Deucalion woke to unfamiliar silence. No choir singing the dawn litany, no distant murmur of celestial protocols being recited in the halls. Just silence, broken only by the soft patter of rain against a window somewhere nearby. He opened his eyes to find himself in a sparsely furnished attic room, sunlight filtering through a small skylight to cast patterns across worn wooden floorboards. His body felt heavier, somehow more solid, as if Earth’s gravity had substance—a pressure against his skin that Heaven’s ethereal atmosphere had never provided.

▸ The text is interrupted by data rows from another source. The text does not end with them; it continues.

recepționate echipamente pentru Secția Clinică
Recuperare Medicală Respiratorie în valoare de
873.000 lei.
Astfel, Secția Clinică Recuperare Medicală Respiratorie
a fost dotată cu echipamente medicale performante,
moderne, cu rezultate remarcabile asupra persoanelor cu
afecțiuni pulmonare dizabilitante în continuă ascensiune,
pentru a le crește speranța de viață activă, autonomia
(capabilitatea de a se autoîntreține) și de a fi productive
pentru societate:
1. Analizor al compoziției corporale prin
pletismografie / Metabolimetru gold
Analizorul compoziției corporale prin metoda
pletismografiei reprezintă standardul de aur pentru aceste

He sat up slowly, wings instinctively shifting to accommodate the movement before he realized they were no longer visible, folded into a space between dimensions, present but hidden.

The descent through the Well of Unbecoming had been a blur—darkness, dissolution, reformation. And now here he was, alone in this attic above Via della Consolata, dressed in clothes he did not remember putting on: a faded black t-shirt, torn jeans that felt worn in places they shouldn’t be, and scuffed combat boots placed neatly beside the bed. A worn leather jacket hung from a hook on the wall, exuding the faint scent of rain and smoke.

He stood, testing his human form. Everything worked as it should, but it felt different—more immediate, more vulnerable. In Heaven, the body was a choice, a vessel. Here, it seemed to demand attention. His throat was dry. His stomach felt empty. His skin prickled with sensitivity, registering the cool air, the texture of the cotton shirt against his chest, the press of denim against his thighs.

And the air—it was so thick with information. In Heaven, the atmosphere was pristine, rarified. Here, it carried a thousand messages: the mineral tang of rain, the yeasty warmth of bread from a bakery below, the acrid hint of exhaust from passing cars, the complex bouquet of human bodies having passed through the space—sweat, perfume, coffee, tobacco. He breathed deeply, feeling it all enter him, the density of Earth’s existence settling into his lungs.

He moved to the window, pushing it open to access a small section of flat roof. Outside, Turin spread before him, a symphony of terracotta and stone beneath a soft, gray sky. The Mole Antonelliana rose in the distance, its distinctive spire piercing the low clouds. Deucalion reached into the jacket pocket, somehow knowing he would find a light blue pack of American Spirit cigarettes there, along with a worn silver Zippo lighter. He tapped one out, placed it between his lips, and lit it with practiced ease—a human habit he had acquired on previous Earth missions, one that Heaven quietly disapproved of.

The smoke filled his lungs, harsh and soothing simultaneously. He exhaled, watching it curl into the damp air, dissipating like prayers that receive no answer. He needed to find Damaris and Sotirius. He needed to begin the mission. Find Eunisia. Befriend her. Make her final months bearable.

Eunisia. The name felt strange on his tongue, as if it contained syllables his mouth wasn’t designed to form. A woman on her seventh incarnation, her last life before ascending to Heaven. Fated to die by human hand. He wondered what she looked like, what her voice sounded like, whether she felt the approaching end or moved through her days in blessed ignorance.

He finished the cigarette, crushing it beneath his boot, and went back inside to prepare for his first day on Earth.